Ironically, it was a Soviet scientist by the name of Pyotr Ufimtsev who first discovered the equations to develop a low radar cross-section aircraft. Ufimtsev’s work was eventually came to the attention of Lockheed engineer Denys Overholser, who then developed the configuration for the first stealth aircraft—which he called the “Hopeless Diamond”.
The Hopeless Diamond eventually evolved into the Lockheed F-117, the world’s first operational stealth aircraft in 1981. From that initial starting point, American stealth aircraft development took-off in new directions. The B-2, F-22, F-35 and pretty much every other American stealth aircraft originates from those early efforts to defeat the Soviet air defense system.
The net result today is the nearly unstoppable juggernaut that is the U.S. Air Force.
When Abe Karem first developed the Gnat—which eventually evolved in the General Atomics MQ-1 Predator—he probably could not have imagined his invention would herald a revolution in the ways wars are fought. Instead of risking lives over the battlefield, American forces can fight remotely with these new systems. While initially considered a passing fad, the past 15 years have shown that unmanned aircraft are here to stay and war will never be the same.
The MQ-1 Predator, which was first introduced over the Balkans in 1990s, is a crude aircraft. Its follow-on, the MQ-9C Reaper, is a little more sophisticated—but it’s the start of something that will change warfare forever. Aircraft like the carrier-based Northrop Grumman X-47B are starting to show the true potential of such machines.

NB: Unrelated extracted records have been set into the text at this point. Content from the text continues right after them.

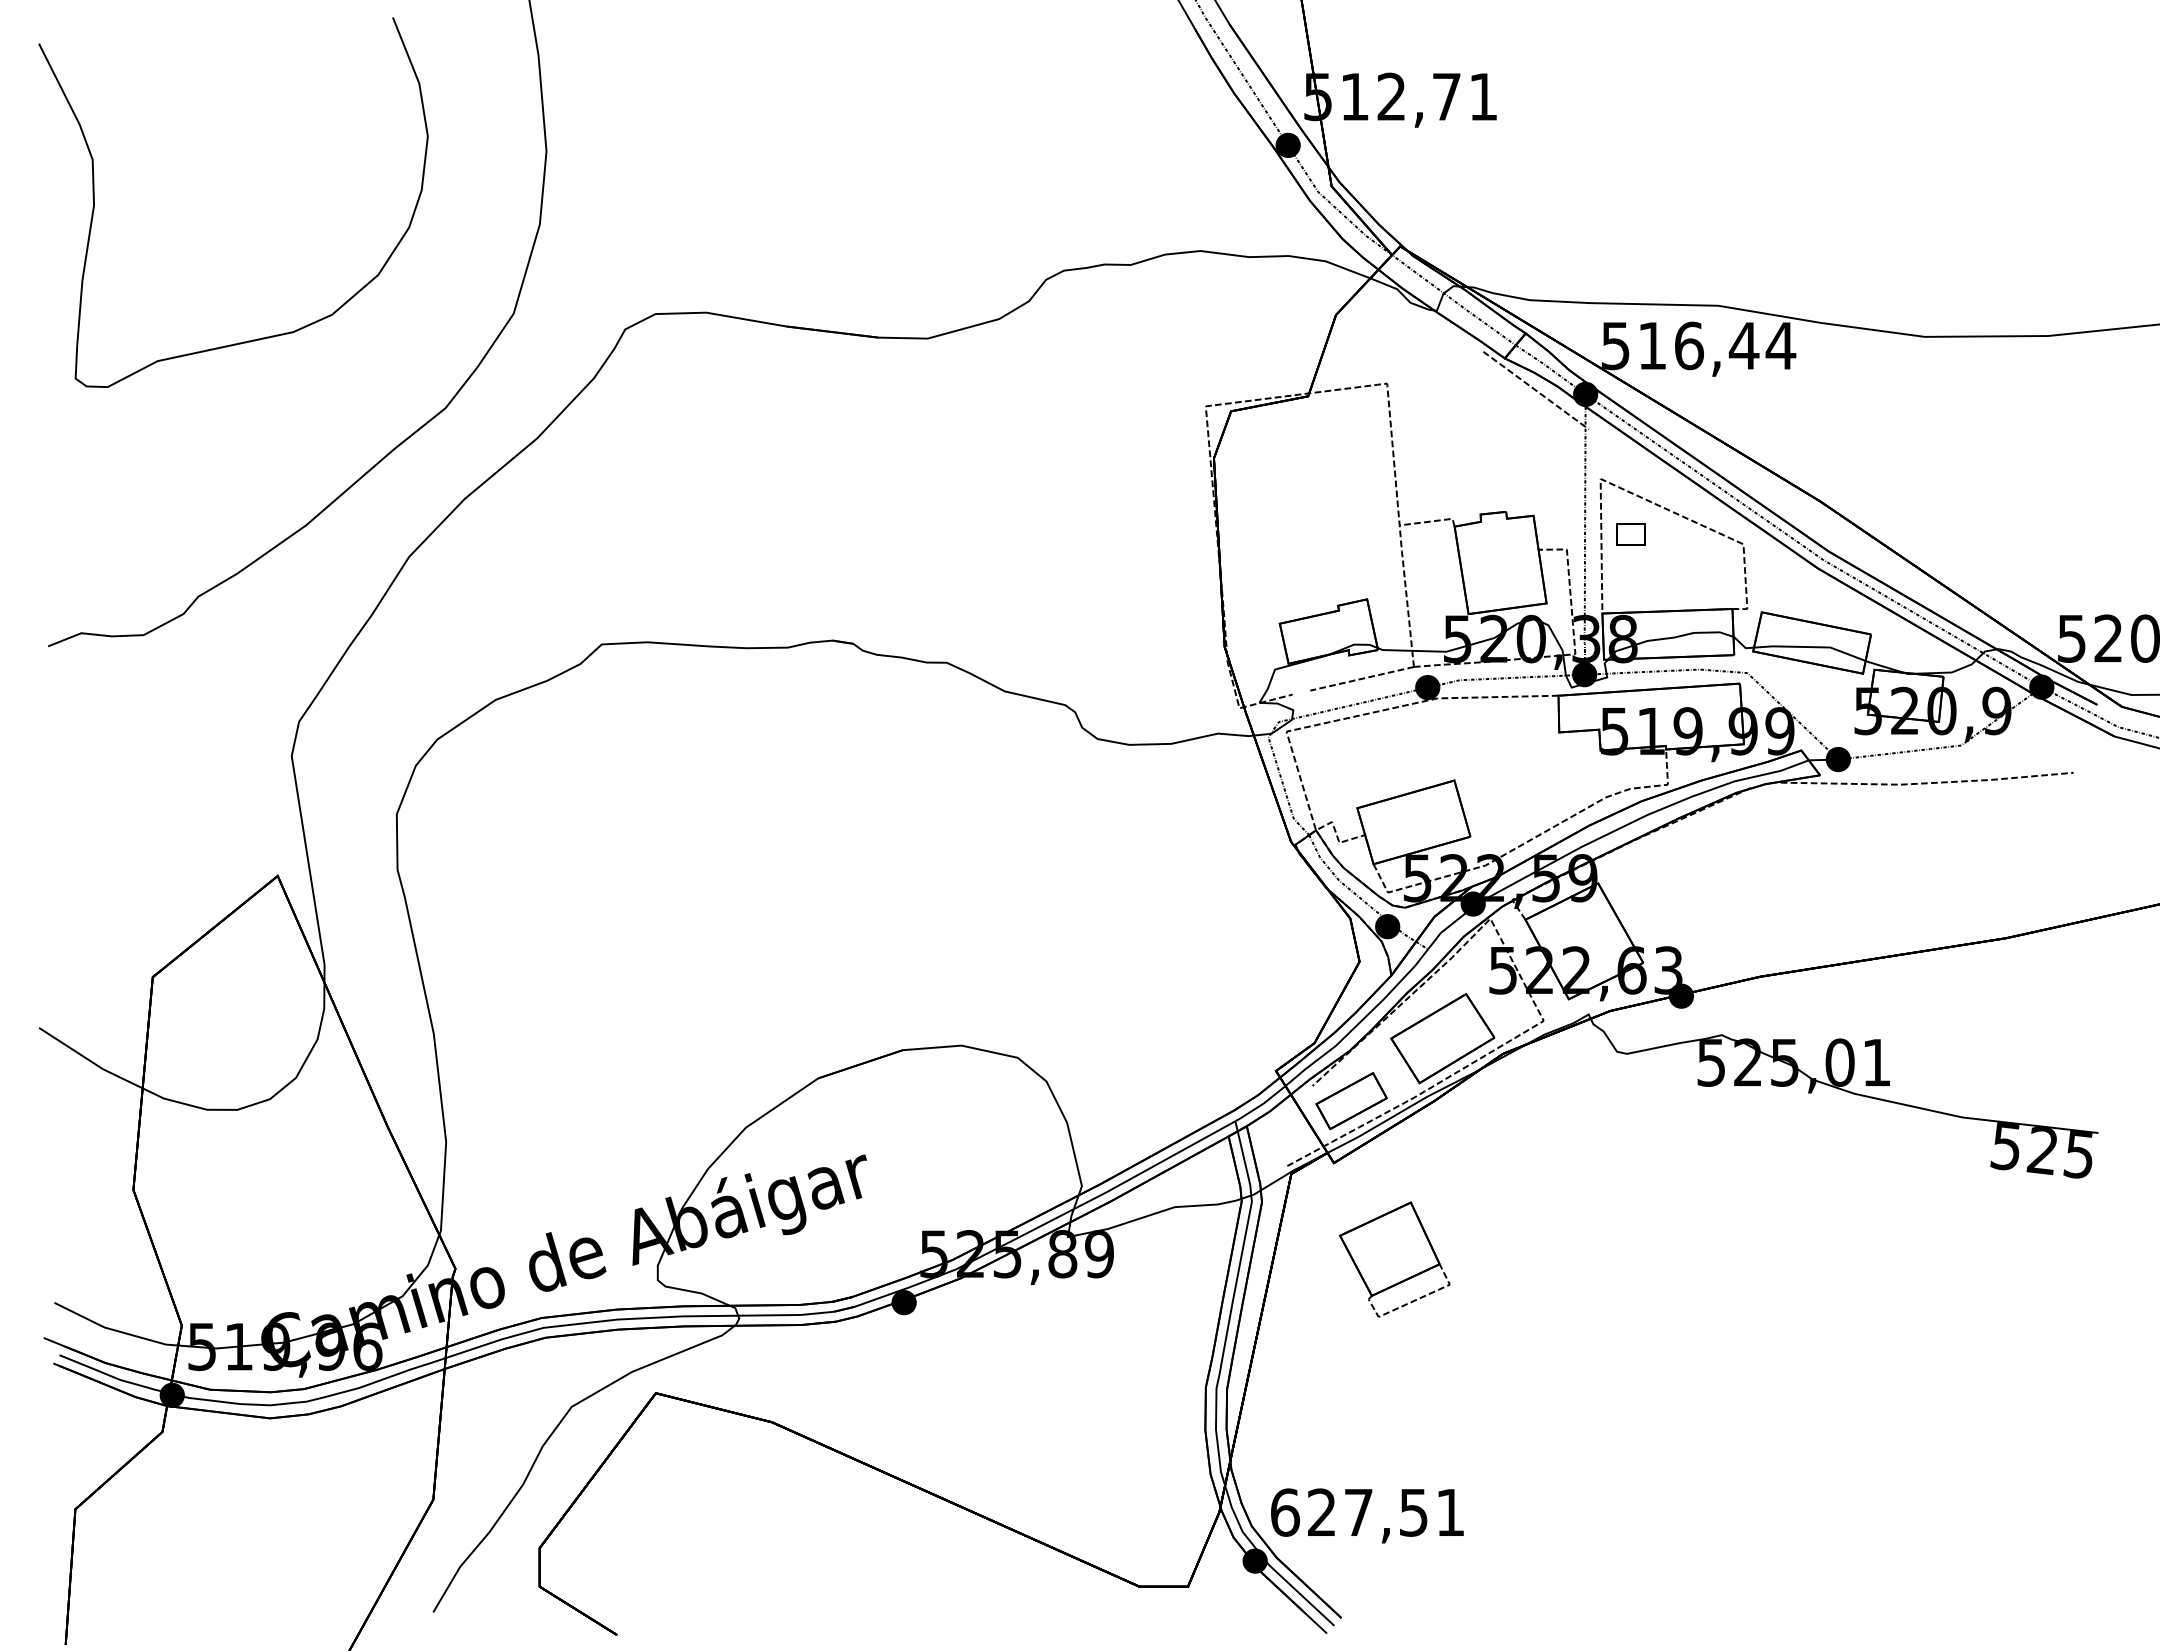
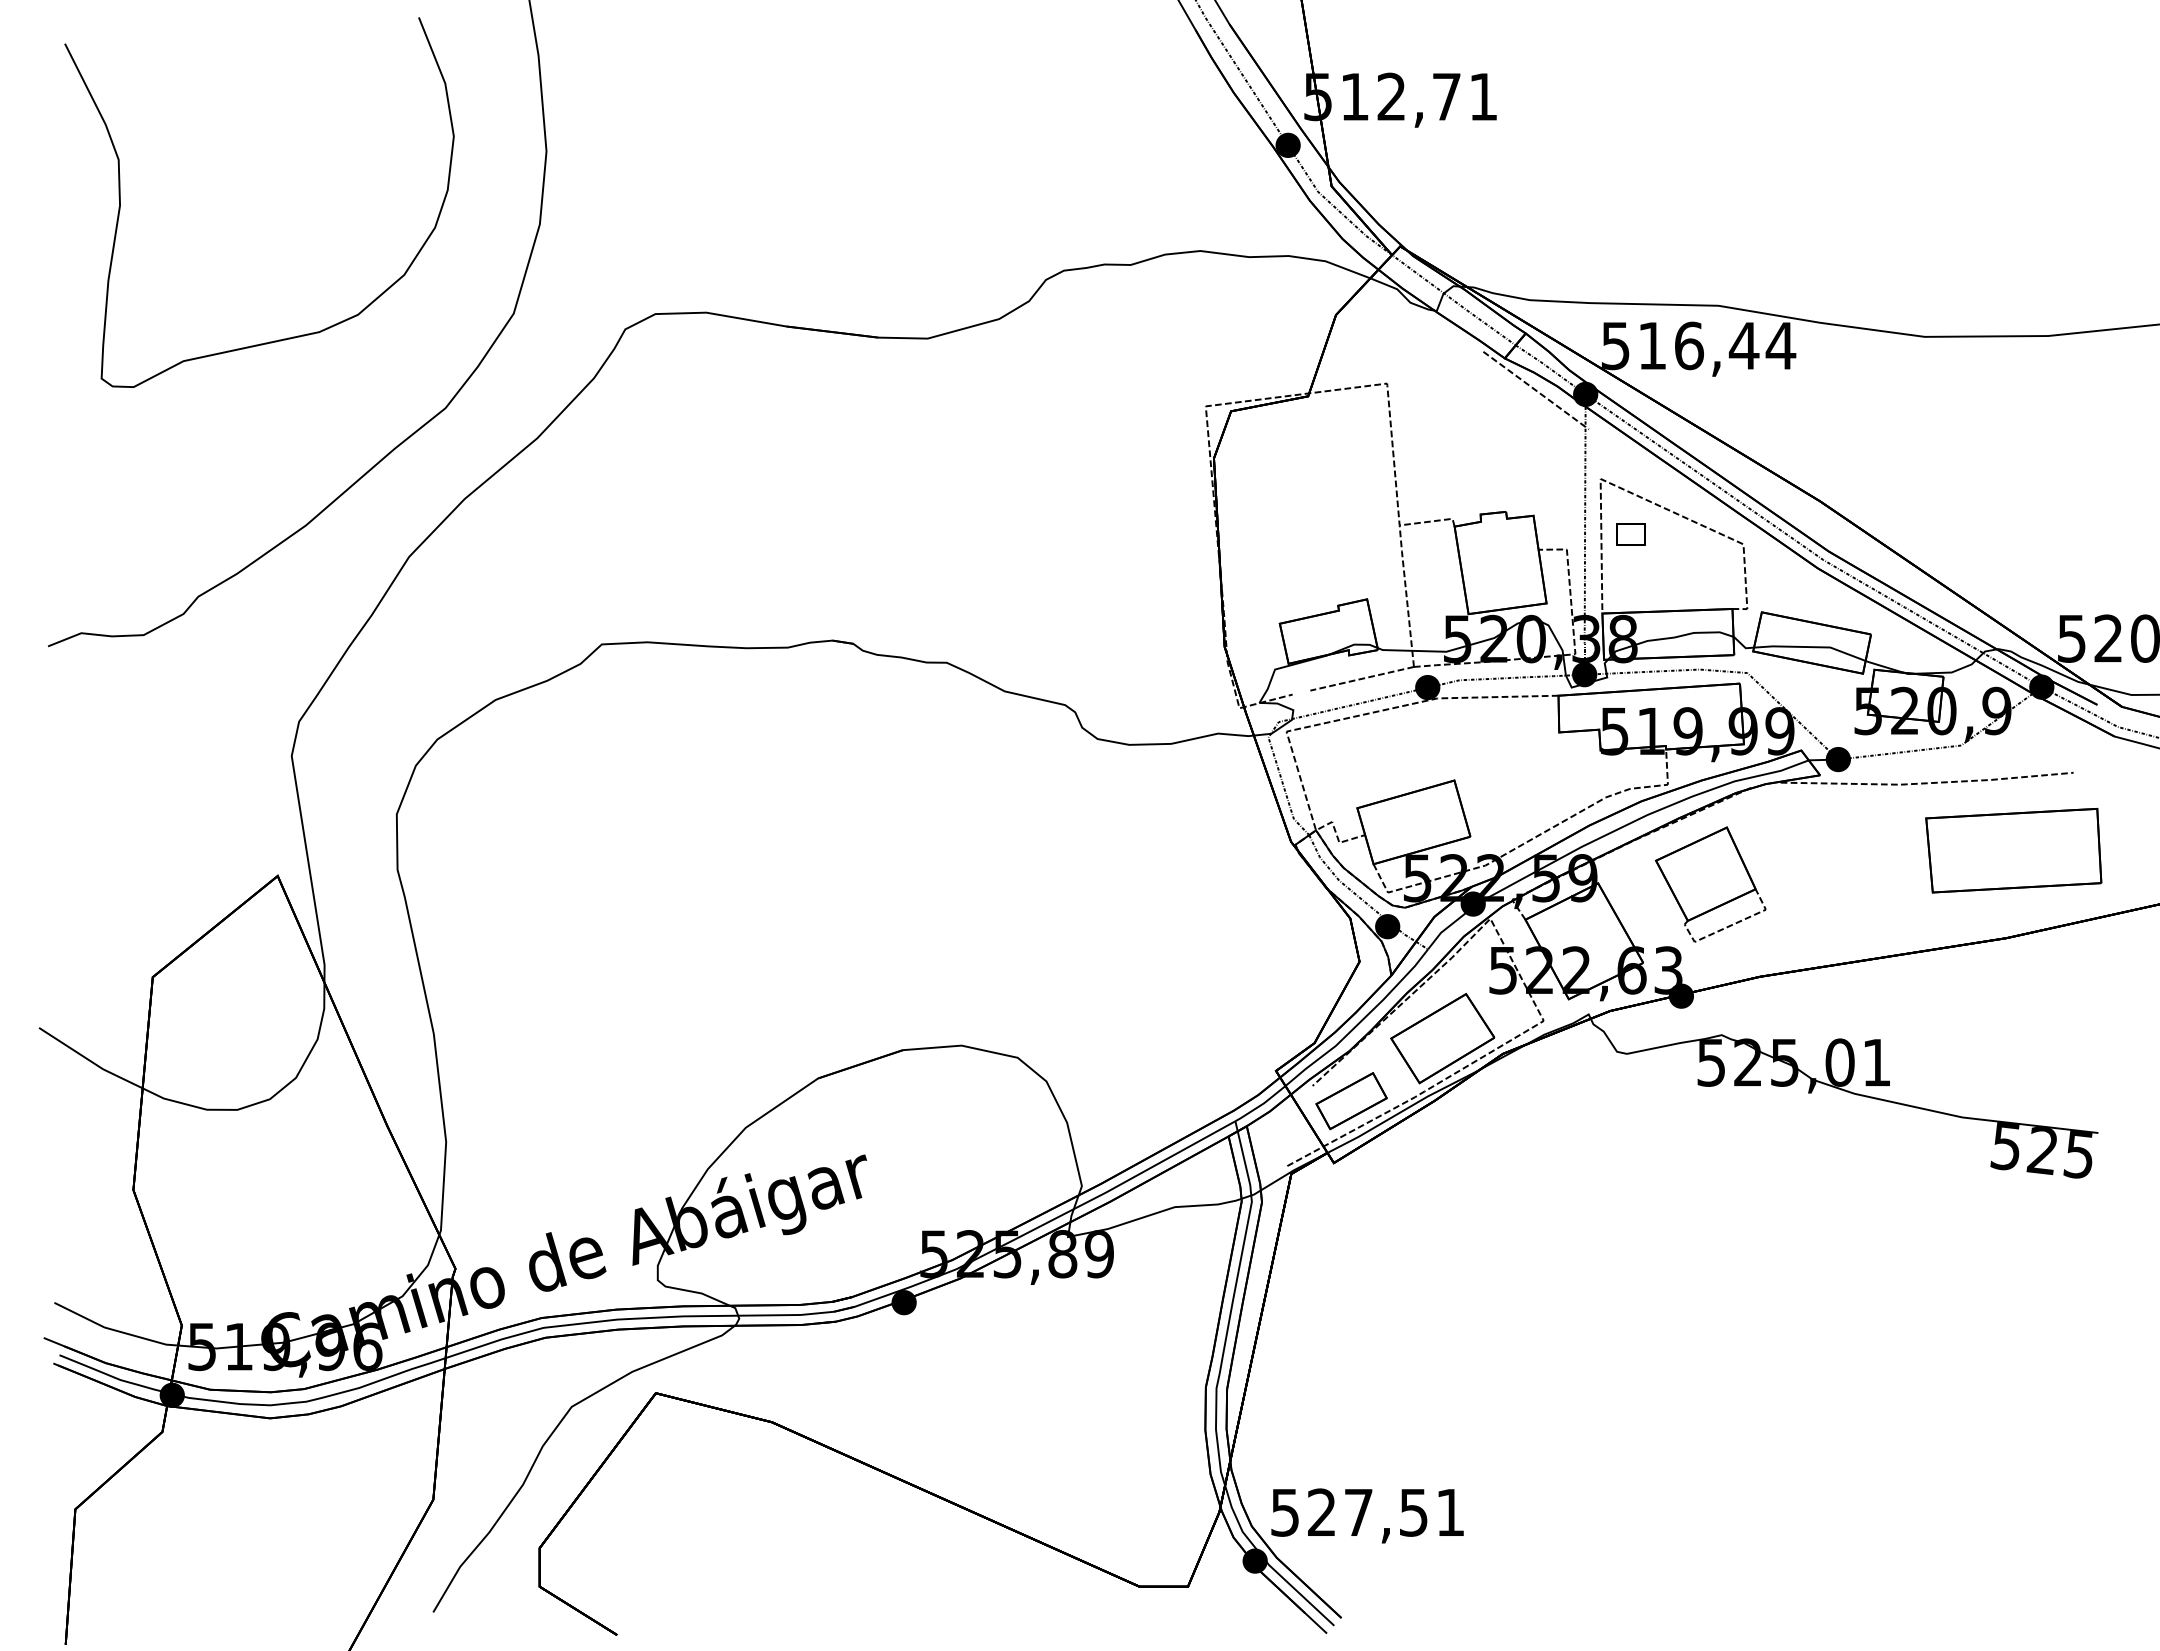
curve at (262, 337) position: (262, 337) -> (288, 337)
part at (2013, 850): none -> present
part at (1394, 1259) position: (1394, 1259) -> (1710, 884)
text at (1285, 1512): 627,51 -> 527,51
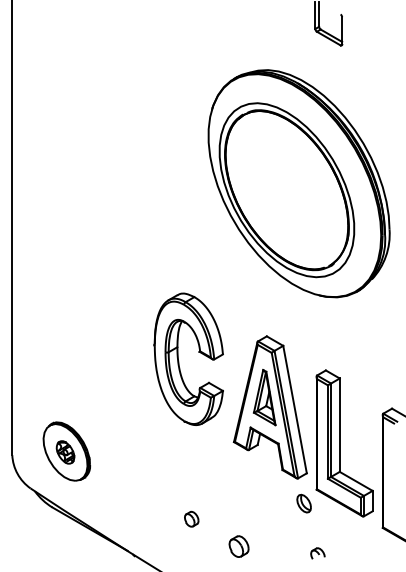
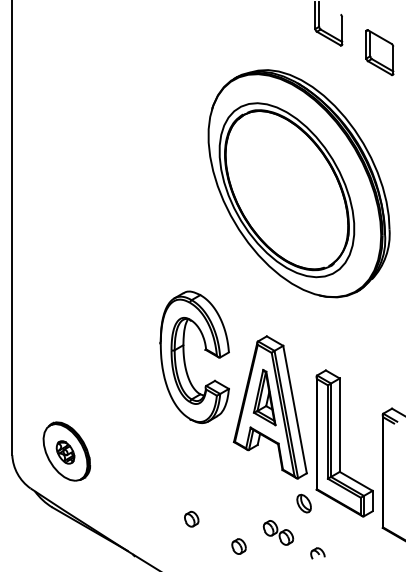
part at (379, 52): none -> present
part at (179, 361) position: (179, 361) -> (185, 359)
part at (278, 532): none -> present
part at (238, 546) size: 22x23 px -> 16x17 px
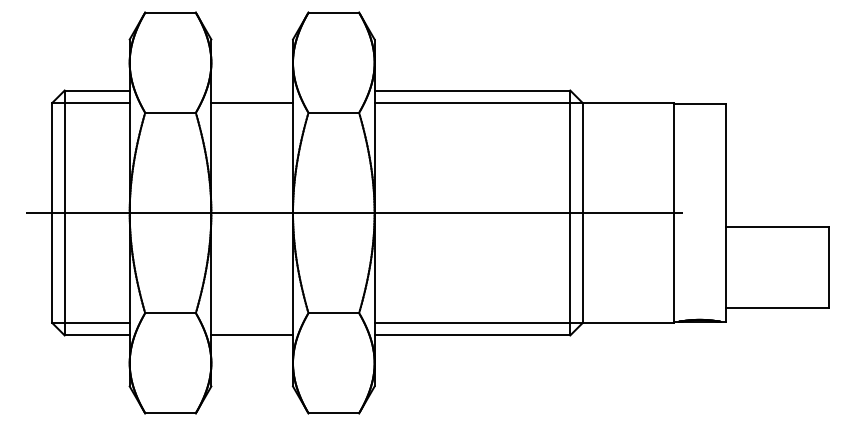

Indeed, aircraft without pilots might be the dominant weapon during the remaining decades of this century. As recently as yesterday, Navy Secretary Ray Mabus told an audience that the U.S. Navy will never buy another manned strike fighter again after the F-35C. And if Mabus’ vision comes to fruition, unmanned aircraft will give the U.S. unmatched capabilities well into the future.